Why programmatic inserts don't wrap on iOS multiline TextInput, and the one-line native fix
Ran into this last week on a multiline TextInput and lost a chunk of a day to it. Writing it up in case someone else hits the same thing.
The bug
I've got a multiline TextInput hooked up with react-native-controlled-mentions and a suggestions dropdown above it. You type a trigger character like @ to pick a suggestion from a dropdown, and the library inserts a styled name into the text box. Short insertions are fine but once the text is long enough that the inserted mention pushes the line past the right edge, and the input stops resizing on iOS.
The text is still there. Selection works, select-all grabs everything, the cursor sits where you'd expect. But the wrapped line renders outside the input's gets clipped entirely. The container is still sized for one line even though there's two lines of text in it.
As soon as the user types anything, even a space, the input resizes and the second line shows up correctly. So it's not a persistent broken state, just a gap between the programmatic insert and the next keystroke.
The folklore fix
Search "multiline TextInput not wrapping iOS" and you land on facebook/react-native#5213, filed and closed in 2016 and linked from every Stack Overflow answer on the topic. The accepted workarounds: remount with a key prop, toggle scrollEnabled, add alignSelf: 'flex-start', or blur() then focus().
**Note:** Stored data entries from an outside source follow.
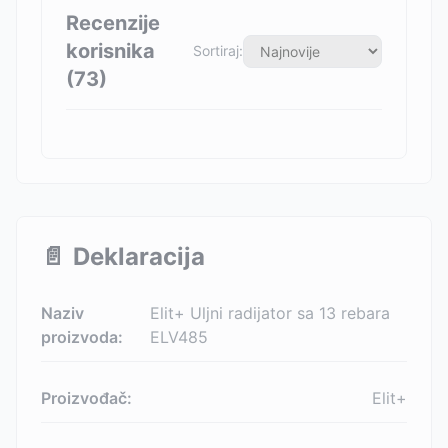
Recenzije
korisnika
Sortiraj:
(
73
)
📄
Deklaracija
Naziv
Elit+ Uljni radijator sa 13 rebara
proizvoda:
ELV485
Proizvođač:
Elit+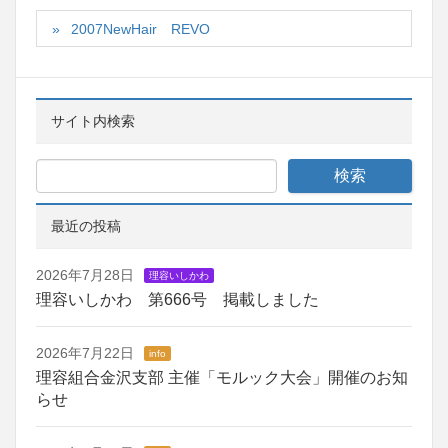
2007NewHair REVO
サイト内検索
最近の投稿
2026年7月28日
理容いしかわ
理容いしかわ 第666号 掲載しました
2026年7月22日
info
理容組合金沢支部 主催「モルック大会」開催のお知
らせ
I reached for the key remount. It worked. But every time a mention wrapped to a new line, the keyboard dismissed for a frame and re-appeared. A visible flicker that got worse under LayoutAnimation.
Tearing down a native UITextView and rebuilding it inside the same commit is never free. There is a one-frame window where neither the old nor the new view is focused. iOS notices and starts the keyboard-dismissal animation. By the time the new input mounts, the keyboard is halfway down. That is your flicker.
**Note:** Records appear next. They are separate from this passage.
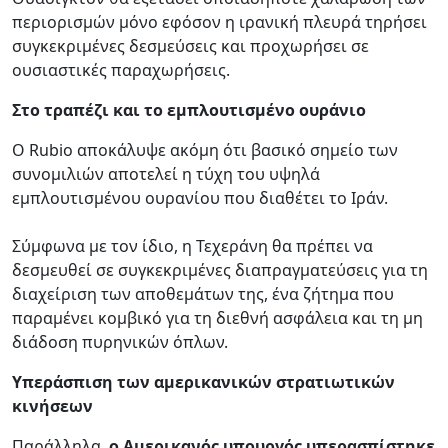
περιορισμών μόνο εφόσον η ιρανική πλευρά τηρήσει
συγκεκριμένες δεσμεύσεις και προχωρήσει σε
ουσιαστικές παραχωρήσεις.
Στο τραπέζι και το εμπλουτισμένο ουράνιο
Ο Rubio αποκάλυψε ακόμη ότι βασικό σημείο των
συνομιλιών αποτελεί η τύχη του υψηλά
εμπλουτισμένου ουρανίου που διαθέτει το Ιράν.
Σύμφωνα με τον ίδιο, η Τεχεράνη θα πρέπει να
δεσμευθεί σε συγκεκριμένες διαπραγματεύσεις για τη
διαχείριση των αποθεμάτων της, ένα ζήτημα που
παραμένει κομβικό για τη διεθνή ασφάλεια και τη μη
διάδοση πυρηνικών όπλων.
Υπεράσπιση των αμερικανικών στρατιωτικών
κινήσεων
Παράλληλα,
ο Αμερικανός υπουργός υπερασπίστηκε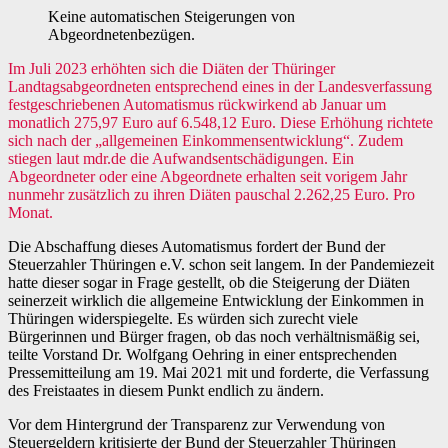
Keine automatischen Steigerungen von
Abgeordnetenbezügen.
Im Juli 2023 erhöhten sich die Diäten der Thüringer
Landtagsabgeordneten entsprechend eines in der Landesverfassung
festgeschriebenen Automatismus rückwirkend ab Januar um
monatlich 275,97 Euro auf 6.548,12 Euro. Diese Erhöhung richtete
sich nach der „allgemeinen Einkommensentwicklung“. Zudem
stiegen laut mdr.de die Aufwandsentschädigungen. Ein
Abgeordneter oder eine Abgeordnete erhalten seit vorigem Jahr
nunmehr zusätzlich zu ihren Diäten pauschal 2.262,25 Euro. Pro
Monat.
Die Abschaffung dieses Automatismus fordert der Bund der
Steuerzahler Thüringen e.V. schon seit langem. In der Pandemiezeit
hatte dieser sogar in Frage gestellt, ob die Steigerung der Diäten
seinerzeit wirklich die allgemeine Entwicklung der Einkommen in
Thüringen widerspiegelte. Es würden sich zurecht viele
Bürgerinnen und Bürger fragen, ob das noch verhältnismäßig sei,
teilte Vorstand Dr. Wolfgang Oehring in einer entsprechenden
Pressemitteilung am 19. Mai 2021 mit und forderte, die Verfassung
des Freistaates in diesem Punkt endlich zu ändern.
Vor dem Hintergrund der Transparenz zur Verwendung von
Steuergeldern kritisierte der Bund der Steuerzahler Thüringen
So I went looking for the actual root cause.
Reading the library
I was using react-native-controlled-mentions. Opened its source:
// node_modules/react-native-controlled-mentions/dist/hooks/use-mentions.js
const textInputProps = {
onChangeText: handleTextChange,
children: React.createElement(Text, null, mentionState.parts.map(
({ text, config, data }, index) => {
if (!config) return React.createElement(Text, { key: index }, text);
return React.createElement(Text, { key: ..., style: ... }, text);
}
)),
};
The library does not drive the TextInput via the value prop. It passes children: a tree of styled <Text> spans. When you pick a mention, the tree rebuilds and the TextInput receives new children on the next render. This detail is invisible from the library's public API, and it is the one that matters.
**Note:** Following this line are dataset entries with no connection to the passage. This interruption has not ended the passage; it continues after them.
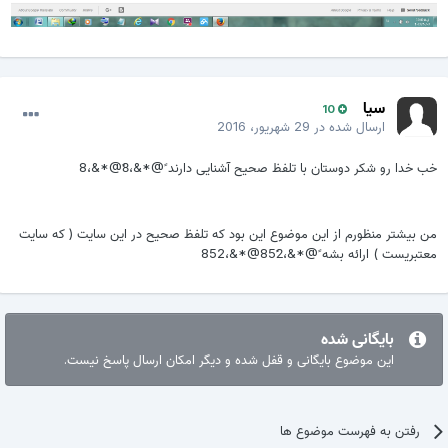
سیا
10
ارسال شده در
29 شهریور، 2016
خب خدا رو شکر دوستان با تلفظ صحیح آشنایی دارند ً@*&،8ً@*&،8
من بیشتر منظورم از این موضوع این بود که تلفظ صحیح در این سایت ( که سایت
معتبریست ) ارائه بشه ً@*&،852ً@*&،852
بایگانی شده
این موضوع بایگانی و قفل شده و دیگر امکان ارسال پاسخ نیست.
رفتن به فهرست موضوع ها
Why the 2016 fix doesn't apply
The accepted fix for #5213 added one line to the value-prop setter:
- (void)setText:(NSString *)text {
_textView.text = text;
[self updateContentSize]; // <-- the 2016 fix
}
The library never passes value, so setText: never runs. And the file this patch lives in (RCTTextView.m) is Paper-era; my project is on Fabric.
On Fabric, a children update flows through _setAttributedString: → setAttributedText: → textDidChange. I pulled the 0.76-stable source to check, and the whole chain looks like this:
// RCTUITextView.mm
- (void)setAttributedText:(NSAttributedString *)attributedText {
[super setAttributedText:attributedText];
[self textDidChange];
}
- (void)textDidChange {
_textWasPasted = NO;
[self _invalidatePlaceholderVisibility];
}
No invalidateIntrinsicContentSize. No setNeedsLayout. The attributed string updates, the glyphs are correct, but nothing tells the view its size may have changed. The wrap is computed; the frame it needs does not exist.
On a keystroke this does not matter: UIKit's own typing handlers trigger layout internally. On a programmatic children swap, nothing does.
What I actually needed
The diagnosis reframes the problem. It is not "the text didn't update"; the text did update. It is "the view did not re-run layoutSubviews." That is a strictly smaller problem, and it has a strictly smaller fix.
On iOS, any event that forces UITextView to resolve glyph positions triggers a layout pass. Setting the selection range is one such event: the text view needs to know where the caret sits in glyph coordinates, which means it has to walk the layout manager.
React Native exposes selection as a writable prop, and setNativeProps lets you push it through without a React re-render:
const mentionStateRef = useRef(mentionState);
mentionStateRef.current = mentionState;
// in the dropdown onPress:
triggers.game.onSelect({ id: g.id, name: g.id });
requestAnimationFrame(() => {
const end = mentionStateRef.current.plainText.length;
inputRef.current?.setNativeProps({
selection: { start: end, end },
});
});
requestAnimationFrame waits for React to commit the children update. setNativeProps then nudges the native view to re-resolve glyph positions, which runs layoutSubviews, which recomputes intrinsic content size, which grows the container, which makes the wrapped line visible.
The caret position I write (plainText.length) is where the mentions library wants the cursor after an insert, so from the user's perspective nothing visible happens, except that the clipping is gone.
No remount. No focus loss. No keyboard flicker. One native round-trip.